—Nos gars ont tous conservé leurs costumes de paysans, nous de même. Il n'y a donc aucun danger à craindre de ce côté-là.
—Je suis prêt.
Un coup de sifflet jeté par M. de Charette éveilla les chouans. Il leur fit part de la résolution qui venait d'être prise. Ces hommes de fer qui, depuis quatre mois, étaient sur pied, ne donnèrent que des signes de joie à la pensée qu'ils allaient se battre encore.
XVII
SECONDE DISPARITION
Rien n'a un aspect populeux et mêlé comme un marché dans une ville de premier ordre. Les marchés de Nantes, entre autres, ont un cachet particulier. On y voit les paysans des environs mêlés à ceux de quelques lieues à la ronde. Les gars du bourg de Batz, avec leurs costumes éclatants et bigarrés, se mêlent souvent aux métayers de Pornic et de Beauvoir, qui n'hésitent pas à faire quinze lieues pour vendre un bœuf ou acheter un cheval.
Les royalistes, nous l'avons vu, comptaient sur cette foule pressée aux entrées de la ville pour y pénétrer facilement sans être reconnus.
Jean-Nu-Pieds avait pris le commandement de la première bande. Bien que ce fût celle qui devait courir le moindre danger, tout d'abord, M. de Charette avait exigé de lui ce sacrifice. Ce dernier, commandant en chef, s'était naturellement réservé le poste le plus périlleux de l'arrière-garde. En effet, si les soupçons venaient aux autorités, ils ne leur viendraient qu'après l'arrivée successive de soixante-quinze ou de cent hommes. La dernière bande serait par conséquent la plus exposée.

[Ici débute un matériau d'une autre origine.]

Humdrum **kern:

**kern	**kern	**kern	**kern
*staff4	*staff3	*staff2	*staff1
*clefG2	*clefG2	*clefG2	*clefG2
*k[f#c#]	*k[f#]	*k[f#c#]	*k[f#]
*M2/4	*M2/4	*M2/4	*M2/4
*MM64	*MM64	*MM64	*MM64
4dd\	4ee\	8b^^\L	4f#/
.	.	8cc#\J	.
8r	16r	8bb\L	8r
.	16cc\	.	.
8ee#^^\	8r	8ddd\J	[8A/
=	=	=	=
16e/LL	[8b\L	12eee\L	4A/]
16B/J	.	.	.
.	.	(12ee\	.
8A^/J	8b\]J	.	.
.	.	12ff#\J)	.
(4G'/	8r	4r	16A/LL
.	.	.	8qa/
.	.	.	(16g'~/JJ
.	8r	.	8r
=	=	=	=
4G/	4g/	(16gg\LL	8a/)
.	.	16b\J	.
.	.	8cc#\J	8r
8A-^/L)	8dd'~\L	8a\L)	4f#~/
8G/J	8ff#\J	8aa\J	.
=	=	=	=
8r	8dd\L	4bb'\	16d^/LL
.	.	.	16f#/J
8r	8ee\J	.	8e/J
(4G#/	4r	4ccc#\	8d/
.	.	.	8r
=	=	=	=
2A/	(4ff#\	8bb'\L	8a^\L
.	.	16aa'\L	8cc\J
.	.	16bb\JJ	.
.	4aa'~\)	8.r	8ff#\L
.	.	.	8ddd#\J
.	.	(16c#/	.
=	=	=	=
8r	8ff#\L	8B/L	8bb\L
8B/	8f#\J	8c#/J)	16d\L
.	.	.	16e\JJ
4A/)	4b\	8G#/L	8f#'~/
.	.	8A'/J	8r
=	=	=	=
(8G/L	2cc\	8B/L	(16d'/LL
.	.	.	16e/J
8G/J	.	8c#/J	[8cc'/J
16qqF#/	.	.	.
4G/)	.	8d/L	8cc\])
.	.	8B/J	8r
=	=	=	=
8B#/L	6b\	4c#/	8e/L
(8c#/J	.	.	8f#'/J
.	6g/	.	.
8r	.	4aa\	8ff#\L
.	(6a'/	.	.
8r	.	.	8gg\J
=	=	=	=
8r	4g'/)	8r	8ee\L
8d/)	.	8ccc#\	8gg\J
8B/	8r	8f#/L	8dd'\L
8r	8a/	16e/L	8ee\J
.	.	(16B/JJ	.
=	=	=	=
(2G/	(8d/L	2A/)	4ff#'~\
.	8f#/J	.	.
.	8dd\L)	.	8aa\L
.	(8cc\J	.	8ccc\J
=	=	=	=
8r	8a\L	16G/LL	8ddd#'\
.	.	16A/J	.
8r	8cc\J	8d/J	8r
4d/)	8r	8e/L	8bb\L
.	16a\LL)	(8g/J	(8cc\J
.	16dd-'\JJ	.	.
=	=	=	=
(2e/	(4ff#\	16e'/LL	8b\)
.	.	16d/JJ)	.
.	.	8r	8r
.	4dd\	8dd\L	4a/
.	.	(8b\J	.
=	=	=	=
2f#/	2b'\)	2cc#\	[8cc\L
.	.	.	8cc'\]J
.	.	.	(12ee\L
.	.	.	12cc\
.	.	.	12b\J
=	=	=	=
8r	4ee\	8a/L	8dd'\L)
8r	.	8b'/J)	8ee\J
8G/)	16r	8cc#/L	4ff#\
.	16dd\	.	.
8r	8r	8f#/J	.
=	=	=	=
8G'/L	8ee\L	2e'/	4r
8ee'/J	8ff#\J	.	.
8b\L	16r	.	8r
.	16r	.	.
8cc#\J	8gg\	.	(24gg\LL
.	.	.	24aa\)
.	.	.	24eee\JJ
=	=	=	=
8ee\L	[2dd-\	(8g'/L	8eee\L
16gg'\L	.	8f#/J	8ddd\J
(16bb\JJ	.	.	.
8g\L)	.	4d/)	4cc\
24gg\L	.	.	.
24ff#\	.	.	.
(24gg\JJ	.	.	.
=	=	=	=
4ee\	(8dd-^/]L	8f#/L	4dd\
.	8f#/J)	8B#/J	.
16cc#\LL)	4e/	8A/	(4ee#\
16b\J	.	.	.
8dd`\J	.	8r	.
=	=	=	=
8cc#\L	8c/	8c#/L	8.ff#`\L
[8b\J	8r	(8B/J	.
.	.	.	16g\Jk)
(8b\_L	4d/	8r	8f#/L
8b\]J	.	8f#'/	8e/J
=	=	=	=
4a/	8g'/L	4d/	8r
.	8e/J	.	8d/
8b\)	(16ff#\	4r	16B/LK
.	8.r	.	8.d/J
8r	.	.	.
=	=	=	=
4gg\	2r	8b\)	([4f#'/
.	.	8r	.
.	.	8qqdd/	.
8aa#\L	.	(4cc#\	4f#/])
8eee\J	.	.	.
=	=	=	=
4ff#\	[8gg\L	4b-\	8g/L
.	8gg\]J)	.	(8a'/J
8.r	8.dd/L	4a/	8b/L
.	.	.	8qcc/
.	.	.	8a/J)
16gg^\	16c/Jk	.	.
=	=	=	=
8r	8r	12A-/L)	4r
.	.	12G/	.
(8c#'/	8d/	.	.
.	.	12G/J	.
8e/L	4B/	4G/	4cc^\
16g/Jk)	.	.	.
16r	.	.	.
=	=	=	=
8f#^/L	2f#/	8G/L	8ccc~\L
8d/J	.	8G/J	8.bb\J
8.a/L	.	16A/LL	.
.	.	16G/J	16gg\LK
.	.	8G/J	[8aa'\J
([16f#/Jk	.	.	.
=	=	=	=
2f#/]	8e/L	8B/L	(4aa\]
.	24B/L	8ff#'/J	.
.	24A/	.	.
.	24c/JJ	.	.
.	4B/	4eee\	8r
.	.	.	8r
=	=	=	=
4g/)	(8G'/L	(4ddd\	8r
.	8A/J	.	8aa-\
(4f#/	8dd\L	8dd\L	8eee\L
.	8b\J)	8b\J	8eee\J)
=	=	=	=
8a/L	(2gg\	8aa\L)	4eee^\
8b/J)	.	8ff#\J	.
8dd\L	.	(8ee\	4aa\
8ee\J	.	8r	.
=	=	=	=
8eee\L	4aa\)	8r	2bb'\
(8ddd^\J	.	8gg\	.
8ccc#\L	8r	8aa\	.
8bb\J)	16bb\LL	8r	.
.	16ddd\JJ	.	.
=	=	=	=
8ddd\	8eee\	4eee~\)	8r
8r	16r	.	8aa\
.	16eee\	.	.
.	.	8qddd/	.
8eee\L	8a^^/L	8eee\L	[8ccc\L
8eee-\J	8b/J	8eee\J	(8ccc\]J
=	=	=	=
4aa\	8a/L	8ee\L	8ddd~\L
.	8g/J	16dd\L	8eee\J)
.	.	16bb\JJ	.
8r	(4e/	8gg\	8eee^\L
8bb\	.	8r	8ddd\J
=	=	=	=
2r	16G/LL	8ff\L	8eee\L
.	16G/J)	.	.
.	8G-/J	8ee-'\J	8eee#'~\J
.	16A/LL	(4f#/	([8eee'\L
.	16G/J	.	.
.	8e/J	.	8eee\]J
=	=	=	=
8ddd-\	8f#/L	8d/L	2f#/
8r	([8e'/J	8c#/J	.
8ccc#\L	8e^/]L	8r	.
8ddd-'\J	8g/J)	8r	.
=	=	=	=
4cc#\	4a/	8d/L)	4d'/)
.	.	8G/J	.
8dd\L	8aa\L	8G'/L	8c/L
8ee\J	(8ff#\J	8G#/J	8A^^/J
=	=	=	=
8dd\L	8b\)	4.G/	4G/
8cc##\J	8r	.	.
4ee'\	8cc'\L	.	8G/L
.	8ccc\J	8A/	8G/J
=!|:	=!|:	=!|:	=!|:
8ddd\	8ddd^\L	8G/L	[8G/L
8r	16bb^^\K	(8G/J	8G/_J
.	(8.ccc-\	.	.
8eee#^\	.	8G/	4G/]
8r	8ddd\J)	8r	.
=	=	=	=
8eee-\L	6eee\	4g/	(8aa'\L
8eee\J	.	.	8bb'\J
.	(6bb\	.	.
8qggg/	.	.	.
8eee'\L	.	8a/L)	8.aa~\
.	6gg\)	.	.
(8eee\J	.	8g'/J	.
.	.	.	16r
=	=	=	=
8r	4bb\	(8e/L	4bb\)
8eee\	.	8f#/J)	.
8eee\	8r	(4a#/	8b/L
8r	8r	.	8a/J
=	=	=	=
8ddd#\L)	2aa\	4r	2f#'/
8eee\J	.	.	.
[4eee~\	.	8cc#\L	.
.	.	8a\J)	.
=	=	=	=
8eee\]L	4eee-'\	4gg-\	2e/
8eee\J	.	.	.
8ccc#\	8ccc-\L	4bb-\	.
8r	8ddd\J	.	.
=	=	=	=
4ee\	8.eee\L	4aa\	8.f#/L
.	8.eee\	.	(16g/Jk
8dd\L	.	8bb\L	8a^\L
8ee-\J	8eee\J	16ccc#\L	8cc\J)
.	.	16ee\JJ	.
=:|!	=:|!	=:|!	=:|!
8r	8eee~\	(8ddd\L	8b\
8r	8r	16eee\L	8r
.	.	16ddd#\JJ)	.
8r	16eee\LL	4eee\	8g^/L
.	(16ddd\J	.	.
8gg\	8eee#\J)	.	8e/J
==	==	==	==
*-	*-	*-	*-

La grande route était couverte de paysans. Les uns conduisaient un troupeau; les autres, montés dans ces petites voitures sautantes appelées vulgairement d'un nom que «la pudeur nous empêche de nommer,» marchaient grand train dans la direction de la cité.
Les conversations s'échangeaient en plein air, et malgré l'étouffante chaleur, les groupes étaient fort animés.